Quickbase, Inc.
- Company type: Private
- Industry: Platform as a service Digital transformation Enterprise Software
- Founded: 1999
- Headquarters: Boston, Massachusetts, U.S.
- Products: Quickbase platform;
- Revenue: ▲$200 Million(2022)
- Number of employees: 780 (2025)
- Website: www.quickbase.com

= Quickbase =

American software company

Quickbase, Inc., is a software company headquartered in Boston, Massachusetts spun off from Intuit in March 2016. In January 2019, Vista Equity Partners, a private equity firm, acquired a majority stake in Quickbase from Welsh, Carson, Anderson & Stowe for a reported $1 billion.

Quickbase's platform is intended for building business applications without the need for extensive coding knowledge.

==History==
In 1999, Joe Rice, Jim Salem, and Claude von Roesgen developed OneBase, a web-based multi-tenant service to enable consolidation and sharing of easily accessible business information. In fall of 1999, Intuit added OneBase to its product portfolio, which includes QuickBooks and TurboTax. In 2000, Intuit renamed OneBase and launched Quickbase, described at the time as a "web-based tool for sharing information that will revolutionize how small businesses and workgroups collaborate with employees, vendors and customers".

In 2005, Quickbase was chosen as PC Magazine Editors' Choice. The same year, Quickbase won the SIIA Codie Award for "Best Business Software Product or Service." In 2015, Intuit announced plans to divest itself from Demandforce, Quickbase, and Quicken operations. Quickbase won the SIIA CODiE Award for Best Real Estate/Construction Management Solution and finalist for Best Cloud Platform as a Service.
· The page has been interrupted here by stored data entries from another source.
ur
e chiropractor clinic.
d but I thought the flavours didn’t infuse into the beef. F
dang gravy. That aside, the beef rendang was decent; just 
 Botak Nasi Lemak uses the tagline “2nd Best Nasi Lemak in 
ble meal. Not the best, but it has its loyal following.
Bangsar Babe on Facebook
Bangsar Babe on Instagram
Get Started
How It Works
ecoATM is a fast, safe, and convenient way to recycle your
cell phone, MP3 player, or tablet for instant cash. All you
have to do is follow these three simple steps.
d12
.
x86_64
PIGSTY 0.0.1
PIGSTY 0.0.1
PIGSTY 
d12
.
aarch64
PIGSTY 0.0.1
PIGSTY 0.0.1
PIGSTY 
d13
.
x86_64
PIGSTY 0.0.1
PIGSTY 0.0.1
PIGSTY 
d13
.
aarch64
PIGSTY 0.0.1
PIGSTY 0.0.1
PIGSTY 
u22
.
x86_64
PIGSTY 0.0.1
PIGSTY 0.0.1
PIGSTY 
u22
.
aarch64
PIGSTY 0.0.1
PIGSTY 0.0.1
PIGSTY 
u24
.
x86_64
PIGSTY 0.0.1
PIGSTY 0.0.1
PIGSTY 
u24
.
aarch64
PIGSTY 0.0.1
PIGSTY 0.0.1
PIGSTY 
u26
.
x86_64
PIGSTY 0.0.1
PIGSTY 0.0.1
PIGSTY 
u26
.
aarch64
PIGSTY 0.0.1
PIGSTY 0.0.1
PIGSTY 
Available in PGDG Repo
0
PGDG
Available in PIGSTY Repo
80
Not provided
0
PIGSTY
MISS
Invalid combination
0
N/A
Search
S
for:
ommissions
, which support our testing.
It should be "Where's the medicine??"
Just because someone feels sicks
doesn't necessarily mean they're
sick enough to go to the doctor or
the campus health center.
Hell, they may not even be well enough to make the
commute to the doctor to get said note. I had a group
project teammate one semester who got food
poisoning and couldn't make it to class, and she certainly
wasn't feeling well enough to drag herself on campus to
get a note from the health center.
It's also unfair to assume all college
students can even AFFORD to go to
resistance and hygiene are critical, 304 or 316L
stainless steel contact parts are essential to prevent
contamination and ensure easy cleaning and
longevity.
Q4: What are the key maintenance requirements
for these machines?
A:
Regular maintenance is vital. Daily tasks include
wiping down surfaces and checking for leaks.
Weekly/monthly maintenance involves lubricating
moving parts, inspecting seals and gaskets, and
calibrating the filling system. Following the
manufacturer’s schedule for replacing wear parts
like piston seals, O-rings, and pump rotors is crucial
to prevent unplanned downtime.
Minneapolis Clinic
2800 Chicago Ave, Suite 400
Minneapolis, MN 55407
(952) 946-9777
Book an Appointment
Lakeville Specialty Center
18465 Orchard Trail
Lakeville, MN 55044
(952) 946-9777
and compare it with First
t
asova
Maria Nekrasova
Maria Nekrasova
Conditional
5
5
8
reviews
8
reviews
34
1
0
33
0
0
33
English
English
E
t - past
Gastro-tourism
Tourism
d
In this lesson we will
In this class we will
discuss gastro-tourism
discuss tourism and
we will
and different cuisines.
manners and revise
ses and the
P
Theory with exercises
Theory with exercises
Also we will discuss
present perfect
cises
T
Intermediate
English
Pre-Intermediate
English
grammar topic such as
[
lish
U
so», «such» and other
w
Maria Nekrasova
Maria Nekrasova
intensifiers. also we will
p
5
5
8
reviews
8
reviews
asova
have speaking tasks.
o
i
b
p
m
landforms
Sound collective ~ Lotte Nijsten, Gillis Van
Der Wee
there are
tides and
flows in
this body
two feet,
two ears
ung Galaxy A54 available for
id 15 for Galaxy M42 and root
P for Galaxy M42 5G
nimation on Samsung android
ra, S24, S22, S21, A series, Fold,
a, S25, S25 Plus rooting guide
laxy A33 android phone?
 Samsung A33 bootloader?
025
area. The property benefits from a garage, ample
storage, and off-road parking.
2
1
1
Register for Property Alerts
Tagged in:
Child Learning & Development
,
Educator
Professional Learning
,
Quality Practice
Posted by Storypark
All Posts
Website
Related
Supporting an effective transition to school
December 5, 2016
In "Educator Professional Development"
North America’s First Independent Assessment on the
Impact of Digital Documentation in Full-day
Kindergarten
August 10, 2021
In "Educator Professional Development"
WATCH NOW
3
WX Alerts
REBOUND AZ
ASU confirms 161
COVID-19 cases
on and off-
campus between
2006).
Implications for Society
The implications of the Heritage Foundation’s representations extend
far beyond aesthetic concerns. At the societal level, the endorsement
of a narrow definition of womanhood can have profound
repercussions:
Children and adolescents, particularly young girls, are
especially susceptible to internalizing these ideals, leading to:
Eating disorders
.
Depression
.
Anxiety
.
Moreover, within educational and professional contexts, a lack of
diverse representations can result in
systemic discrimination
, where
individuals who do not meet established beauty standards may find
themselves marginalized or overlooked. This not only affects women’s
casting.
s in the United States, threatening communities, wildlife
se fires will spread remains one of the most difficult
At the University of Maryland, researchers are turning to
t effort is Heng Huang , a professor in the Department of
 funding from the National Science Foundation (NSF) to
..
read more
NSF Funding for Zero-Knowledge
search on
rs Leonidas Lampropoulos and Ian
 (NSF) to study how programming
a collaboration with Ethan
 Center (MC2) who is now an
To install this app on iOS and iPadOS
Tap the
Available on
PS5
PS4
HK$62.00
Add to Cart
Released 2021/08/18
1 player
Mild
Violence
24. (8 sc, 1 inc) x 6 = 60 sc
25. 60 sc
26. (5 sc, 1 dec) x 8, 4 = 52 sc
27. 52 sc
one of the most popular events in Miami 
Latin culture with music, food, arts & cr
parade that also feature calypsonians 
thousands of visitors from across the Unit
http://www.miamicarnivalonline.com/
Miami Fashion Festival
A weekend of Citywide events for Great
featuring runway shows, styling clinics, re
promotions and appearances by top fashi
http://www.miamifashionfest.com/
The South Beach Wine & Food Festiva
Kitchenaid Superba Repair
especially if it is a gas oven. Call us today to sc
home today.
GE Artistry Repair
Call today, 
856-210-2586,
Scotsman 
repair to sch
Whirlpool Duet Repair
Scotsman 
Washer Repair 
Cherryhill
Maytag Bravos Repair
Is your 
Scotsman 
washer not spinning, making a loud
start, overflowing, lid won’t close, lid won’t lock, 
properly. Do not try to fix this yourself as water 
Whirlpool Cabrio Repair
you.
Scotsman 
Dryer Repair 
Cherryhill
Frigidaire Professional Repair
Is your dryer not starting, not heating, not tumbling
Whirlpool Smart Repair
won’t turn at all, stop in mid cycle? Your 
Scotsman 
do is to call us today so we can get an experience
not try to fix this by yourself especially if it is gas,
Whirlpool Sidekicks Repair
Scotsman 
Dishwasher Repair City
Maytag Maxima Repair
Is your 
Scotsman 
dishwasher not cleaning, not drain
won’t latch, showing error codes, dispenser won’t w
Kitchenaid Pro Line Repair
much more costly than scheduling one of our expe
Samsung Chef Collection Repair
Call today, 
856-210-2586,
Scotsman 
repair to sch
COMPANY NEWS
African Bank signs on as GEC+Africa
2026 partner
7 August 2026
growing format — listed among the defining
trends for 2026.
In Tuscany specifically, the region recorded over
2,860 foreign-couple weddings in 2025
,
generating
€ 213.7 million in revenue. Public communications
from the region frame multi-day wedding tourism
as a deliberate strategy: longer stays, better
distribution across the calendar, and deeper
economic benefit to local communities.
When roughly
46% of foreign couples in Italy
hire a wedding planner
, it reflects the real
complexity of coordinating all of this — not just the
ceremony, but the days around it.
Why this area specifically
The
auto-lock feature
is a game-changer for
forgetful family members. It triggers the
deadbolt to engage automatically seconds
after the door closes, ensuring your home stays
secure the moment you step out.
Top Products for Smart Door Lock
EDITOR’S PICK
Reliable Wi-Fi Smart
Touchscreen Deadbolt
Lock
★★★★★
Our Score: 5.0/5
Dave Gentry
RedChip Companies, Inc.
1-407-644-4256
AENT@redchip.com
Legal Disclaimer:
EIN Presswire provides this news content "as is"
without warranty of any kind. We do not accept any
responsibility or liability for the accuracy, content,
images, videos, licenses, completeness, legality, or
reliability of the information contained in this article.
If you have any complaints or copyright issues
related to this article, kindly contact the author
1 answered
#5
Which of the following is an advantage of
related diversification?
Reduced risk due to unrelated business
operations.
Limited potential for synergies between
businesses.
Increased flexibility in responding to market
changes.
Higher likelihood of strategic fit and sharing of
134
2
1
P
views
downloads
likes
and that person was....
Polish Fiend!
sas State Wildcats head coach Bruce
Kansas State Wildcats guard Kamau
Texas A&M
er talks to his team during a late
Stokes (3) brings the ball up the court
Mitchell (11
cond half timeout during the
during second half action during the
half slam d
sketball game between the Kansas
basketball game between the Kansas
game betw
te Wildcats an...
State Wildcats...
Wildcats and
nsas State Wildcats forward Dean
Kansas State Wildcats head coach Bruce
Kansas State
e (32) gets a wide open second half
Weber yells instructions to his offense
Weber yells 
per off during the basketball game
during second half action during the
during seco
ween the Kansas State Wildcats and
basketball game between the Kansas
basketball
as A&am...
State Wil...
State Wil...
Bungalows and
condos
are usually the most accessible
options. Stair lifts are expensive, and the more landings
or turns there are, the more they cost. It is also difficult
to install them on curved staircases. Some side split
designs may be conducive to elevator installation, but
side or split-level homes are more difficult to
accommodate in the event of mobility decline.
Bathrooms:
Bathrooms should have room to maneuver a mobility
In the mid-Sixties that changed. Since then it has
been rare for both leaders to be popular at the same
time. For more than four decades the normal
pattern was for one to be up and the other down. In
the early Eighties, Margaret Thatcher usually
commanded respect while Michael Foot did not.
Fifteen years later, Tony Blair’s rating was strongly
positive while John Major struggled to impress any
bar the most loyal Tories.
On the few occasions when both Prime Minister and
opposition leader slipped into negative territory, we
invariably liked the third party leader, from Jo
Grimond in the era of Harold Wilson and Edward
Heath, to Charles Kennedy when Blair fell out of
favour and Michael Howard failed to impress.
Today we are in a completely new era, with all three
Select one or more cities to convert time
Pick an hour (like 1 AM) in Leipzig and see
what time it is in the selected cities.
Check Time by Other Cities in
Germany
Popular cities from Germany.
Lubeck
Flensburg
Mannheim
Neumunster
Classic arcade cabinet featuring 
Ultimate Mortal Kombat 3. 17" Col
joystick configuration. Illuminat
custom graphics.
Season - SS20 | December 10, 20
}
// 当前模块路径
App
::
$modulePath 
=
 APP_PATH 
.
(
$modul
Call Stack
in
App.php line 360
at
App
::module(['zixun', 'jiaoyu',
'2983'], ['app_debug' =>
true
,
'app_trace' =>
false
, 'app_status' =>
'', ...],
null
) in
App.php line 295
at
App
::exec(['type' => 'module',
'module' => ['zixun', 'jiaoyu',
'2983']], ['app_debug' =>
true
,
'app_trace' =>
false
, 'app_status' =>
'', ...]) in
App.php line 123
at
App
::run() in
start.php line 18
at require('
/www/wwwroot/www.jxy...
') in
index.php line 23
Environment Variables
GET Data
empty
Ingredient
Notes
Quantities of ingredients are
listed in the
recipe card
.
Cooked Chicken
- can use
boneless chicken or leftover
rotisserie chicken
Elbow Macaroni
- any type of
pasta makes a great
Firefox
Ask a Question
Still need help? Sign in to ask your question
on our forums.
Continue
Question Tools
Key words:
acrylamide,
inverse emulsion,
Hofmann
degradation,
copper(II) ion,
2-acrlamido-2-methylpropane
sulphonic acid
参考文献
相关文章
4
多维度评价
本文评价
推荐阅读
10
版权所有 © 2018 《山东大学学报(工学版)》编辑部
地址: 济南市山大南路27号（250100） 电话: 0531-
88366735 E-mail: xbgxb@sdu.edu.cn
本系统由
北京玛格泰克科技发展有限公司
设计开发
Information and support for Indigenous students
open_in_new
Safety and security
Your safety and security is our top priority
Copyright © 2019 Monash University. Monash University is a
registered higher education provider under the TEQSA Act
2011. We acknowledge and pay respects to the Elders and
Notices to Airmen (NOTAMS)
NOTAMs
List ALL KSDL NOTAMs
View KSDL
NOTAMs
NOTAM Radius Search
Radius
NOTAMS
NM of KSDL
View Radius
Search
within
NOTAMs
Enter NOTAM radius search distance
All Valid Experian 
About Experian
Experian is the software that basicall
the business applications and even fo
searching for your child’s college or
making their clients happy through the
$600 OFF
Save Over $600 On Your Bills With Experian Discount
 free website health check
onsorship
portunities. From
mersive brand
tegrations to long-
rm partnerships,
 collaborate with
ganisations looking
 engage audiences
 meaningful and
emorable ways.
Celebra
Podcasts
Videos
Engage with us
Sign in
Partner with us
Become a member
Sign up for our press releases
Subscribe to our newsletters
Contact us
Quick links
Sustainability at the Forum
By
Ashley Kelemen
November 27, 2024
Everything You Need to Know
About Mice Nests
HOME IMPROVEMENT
In 2016, Welsh, Carson, Anderson & Stowe completed its acquisition of Intuit Quickbase.Vista Equity Partners purchased the majority equity in the company for more than $1B in January 2019. Welsh, Carson, Anderson & Stowe remained a minority stakeholder. In August, Quickbase bought Cloudpipes, which provides integration and automation tools for business applications through a cloud-based platform.

==Services==
Quickbase is a low-code platform that allows non-technical developers to build, customize and connect secure cloud applications without compromising IT governance and control.